Your assignment:
Where a line of the data below has the string "output", copy that line.

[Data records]

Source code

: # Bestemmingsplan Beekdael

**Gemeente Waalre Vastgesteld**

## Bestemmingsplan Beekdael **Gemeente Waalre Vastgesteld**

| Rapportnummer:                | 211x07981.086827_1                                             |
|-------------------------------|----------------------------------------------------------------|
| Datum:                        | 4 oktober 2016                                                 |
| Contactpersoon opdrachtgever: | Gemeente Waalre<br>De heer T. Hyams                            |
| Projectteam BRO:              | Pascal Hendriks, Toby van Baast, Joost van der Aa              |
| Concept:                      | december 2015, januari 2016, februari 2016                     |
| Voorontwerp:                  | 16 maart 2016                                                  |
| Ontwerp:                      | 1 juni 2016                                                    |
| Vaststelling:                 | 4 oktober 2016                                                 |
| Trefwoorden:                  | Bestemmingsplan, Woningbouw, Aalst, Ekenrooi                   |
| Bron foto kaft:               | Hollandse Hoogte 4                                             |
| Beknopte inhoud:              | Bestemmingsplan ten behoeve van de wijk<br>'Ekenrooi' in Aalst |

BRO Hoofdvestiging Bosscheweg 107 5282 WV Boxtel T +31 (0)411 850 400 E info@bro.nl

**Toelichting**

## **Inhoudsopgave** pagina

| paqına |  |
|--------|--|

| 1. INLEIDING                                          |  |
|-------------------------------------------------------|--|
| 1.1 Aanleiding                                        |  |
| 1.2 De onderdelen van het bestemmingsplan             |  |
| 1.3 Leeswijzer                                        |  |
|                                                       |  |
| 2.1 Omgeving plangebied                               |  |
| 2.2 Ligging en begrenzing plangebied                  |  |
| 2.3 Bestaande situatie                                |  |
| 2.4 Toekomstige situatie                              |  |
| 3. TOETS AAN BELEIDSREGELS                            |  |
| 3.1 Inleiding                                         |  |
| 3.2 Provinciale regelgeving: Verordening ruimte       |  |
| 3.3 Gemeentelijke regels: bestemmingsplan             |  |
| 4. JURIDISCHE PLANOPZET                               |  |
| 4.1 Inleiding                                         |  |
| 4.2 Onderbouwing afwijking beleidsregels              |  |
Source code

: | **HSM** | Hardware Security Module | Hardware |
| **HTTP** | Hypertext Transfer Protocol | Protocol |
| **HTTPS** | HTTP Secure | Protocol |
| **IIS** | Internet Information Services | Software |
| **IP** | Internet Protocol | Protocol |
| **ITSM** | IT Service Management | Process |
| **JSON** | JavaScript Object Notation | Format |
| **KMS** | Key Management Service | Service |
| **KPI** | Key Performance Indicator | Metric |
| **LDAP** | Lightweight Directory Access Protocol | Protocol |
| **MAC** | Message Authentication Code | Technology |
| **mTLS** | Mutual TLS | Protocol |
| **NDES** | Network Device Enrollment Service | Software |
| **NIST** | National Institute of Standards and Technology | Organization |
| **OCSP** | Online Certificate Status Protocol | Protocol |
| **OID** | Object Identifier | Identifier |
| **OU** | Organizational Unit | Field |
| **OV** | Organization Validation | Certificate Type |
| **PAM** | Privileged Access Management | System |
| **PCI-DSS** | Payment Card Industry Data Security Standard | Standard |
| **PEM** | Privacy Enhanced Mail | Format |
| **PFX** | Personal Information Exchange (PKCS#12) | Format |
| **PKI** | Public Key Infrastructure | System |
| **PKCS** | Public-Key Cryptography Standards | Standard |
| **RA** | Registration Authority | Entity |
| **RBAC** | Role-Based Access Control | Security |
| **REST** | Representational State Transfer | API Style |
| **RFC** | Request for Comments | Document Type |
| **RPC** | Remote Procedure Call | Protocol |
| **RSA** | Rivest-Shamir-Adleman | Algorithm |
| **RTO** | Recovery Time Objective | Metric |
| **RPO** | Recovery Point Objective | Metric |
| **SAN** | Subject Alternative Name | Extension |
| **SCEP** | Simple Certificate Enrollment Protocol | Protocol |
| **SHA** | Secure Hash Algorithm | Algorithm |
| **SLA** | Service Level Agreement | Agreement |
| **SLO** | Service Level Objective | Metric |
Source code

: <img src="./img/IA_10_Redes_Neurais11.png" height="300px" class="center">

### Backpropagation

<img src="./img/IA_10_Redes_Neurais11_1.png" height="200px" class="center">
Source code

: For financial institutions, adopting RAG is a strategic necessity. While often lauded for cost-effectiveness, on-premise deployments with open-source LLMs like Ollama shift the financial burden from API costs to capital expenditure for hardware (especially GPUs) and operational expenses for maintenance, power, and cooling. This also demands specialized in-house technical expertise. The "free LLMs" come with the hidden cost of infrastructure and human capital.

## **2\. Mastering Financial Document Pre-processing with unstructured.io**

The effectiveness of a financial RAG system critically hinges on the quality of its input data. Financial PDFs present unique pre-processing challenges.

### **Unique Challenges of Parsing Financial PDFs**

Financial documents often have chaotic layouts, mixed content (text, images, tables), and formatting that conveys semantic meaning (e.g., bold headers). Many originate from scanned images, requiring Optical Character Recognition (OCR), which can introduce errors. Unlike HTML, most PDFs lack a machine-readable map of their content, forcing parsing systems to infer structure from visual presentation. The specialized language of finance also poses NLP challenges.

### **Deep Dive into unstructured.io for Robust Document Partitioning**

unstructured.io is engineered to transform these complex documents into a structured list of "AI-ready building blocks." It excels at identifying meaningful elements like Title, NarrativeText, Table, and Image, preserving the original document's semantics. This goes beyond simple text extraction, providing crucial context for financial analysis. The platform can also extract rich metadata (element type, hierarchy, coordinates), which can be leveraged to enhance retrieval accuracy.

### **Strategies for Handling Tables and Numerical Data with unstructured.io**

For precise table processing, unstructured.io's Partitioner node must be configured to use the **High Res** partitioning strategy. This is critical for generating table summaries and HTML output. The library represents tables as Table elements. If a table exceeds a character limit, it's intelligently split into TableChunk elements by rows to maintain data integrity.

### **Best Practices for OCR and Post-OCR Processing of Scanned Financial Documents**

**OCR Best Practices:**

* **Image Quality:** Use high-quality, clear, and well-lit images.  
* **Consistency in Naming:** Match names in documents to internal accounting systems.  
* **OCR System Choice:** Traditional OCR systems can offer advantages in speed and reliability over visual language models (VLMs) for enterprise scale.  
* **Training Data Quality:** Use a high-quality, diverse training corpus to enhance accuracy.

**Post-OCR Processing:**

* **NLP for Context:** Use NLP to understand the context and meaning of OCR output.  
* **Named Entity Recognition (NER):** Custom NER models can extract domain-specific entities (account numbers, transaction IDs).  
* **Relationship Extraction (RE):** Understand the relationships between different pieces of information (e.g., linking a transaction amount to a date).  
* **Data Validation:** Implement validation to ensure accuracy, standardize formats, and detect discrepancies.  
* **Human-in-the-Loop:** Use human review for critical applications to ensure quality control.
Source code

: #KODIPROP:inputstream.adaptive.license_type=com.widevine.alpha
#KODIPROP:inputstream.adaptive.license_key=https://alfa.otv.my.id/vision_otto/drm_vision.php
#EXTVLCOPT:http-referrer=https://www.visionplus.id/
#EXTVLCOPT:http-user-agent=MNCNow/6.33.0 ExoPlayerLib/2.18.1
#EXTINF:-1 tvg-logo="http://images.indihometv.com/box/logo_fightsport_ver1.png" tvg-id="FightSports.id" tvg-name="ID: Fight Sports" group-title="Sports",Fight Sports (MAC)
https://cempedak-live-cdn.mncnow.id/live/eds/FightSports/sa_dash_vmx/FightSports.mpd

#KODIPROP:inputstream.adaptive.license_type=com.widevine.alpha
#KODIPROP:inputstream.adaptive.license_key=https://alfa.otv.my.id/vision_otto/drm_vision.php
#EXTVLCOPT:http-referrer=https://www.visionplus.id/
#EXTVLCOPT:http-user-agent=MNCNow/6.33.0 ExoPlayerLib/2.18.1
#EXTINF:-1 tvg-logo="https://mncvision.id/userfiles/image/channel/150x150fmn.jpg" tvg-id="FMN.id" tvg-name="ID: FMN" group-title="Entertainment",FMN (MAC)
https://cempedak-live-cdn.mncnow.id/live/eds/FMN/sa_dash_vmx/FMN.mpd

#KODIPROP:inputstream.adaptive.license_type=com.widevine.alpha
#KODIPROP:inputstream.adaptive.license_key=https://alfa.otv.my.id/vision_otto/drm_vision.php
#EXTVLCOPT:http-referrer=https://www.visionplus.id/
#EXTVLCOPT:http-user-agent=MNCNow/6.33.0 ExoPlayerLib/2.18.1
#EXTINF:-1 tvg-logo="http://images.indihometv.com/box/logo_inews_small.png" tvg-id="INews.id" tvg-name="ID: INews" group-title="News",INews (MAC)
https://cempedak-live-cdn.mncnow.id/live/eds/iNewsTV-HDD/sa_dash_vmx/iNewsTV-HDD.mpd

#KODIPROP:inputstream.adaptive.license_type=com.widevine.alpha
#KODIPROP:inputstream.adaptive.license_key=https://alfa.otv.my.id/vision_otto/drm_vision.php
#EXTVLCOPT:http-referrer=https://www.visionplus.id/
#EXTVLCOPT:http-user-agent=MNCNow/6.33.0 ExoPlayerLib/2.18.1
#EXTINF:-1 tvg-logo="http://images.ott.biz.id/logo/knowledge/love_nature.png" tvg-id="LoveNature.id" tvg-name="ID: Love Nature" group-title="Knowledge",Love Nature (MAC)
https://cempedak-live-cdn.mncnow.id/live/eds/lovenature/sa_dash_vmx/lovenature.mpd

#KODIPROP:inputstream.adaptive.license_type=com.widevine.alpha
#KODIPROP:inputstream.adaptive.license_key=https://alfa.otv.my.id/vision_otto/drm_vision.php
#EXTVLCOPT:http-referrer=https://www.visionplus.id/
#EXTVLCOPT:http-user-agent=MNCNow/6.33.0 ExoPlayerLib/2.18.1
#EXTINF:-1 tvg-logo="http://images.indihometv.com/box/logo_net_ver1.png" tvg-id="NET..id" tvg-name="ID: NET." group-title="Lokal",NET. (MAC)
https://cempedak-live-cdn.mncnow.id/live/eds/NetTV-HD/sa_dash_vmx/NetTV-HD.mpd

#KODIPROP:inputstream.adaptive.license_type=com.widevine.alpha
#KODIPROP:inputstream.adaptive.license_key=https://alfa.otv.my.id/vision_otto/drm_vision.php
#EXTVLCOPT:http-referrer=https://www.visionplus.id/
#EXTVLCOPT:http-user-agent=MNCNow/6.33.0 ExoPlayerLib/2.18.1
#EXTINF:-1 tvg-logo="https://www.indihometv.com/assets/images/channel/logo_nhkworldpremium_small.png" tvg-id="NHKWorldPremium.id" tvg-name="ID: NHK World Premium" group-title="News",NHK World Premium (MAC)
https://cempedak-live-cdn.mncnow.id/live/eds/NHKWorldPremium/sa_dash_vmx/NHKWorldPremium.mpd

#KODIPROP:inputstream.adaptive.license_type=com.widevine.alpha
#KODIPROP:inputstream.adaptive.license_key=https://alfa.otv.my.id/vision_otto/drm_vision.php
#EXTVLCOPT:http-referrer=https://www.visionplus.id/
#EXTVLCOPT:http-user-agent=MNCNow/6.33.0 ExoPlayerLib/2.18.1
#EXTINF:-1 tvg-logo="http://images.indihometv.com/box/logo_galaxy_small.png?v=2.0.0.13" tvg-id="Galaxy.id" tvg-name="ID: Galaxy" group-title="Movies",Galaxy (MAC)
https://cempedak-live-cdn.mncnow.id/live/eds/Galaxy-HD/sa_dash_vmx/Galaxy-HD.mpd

Answer to this problem:
For precise table processing, unstructured.io's Partitioner node must be configured to use the **High Res** partitioning strategy. This is critical for generating table summaries and HTML output. The library represents tables as Table elements. If a table exceeds a character limit, it's intelligently split into TableChunk elements by rows to maintain data integrity.
* **NLP for Context:** Use NLP to understand the context and meaning of OCR output.  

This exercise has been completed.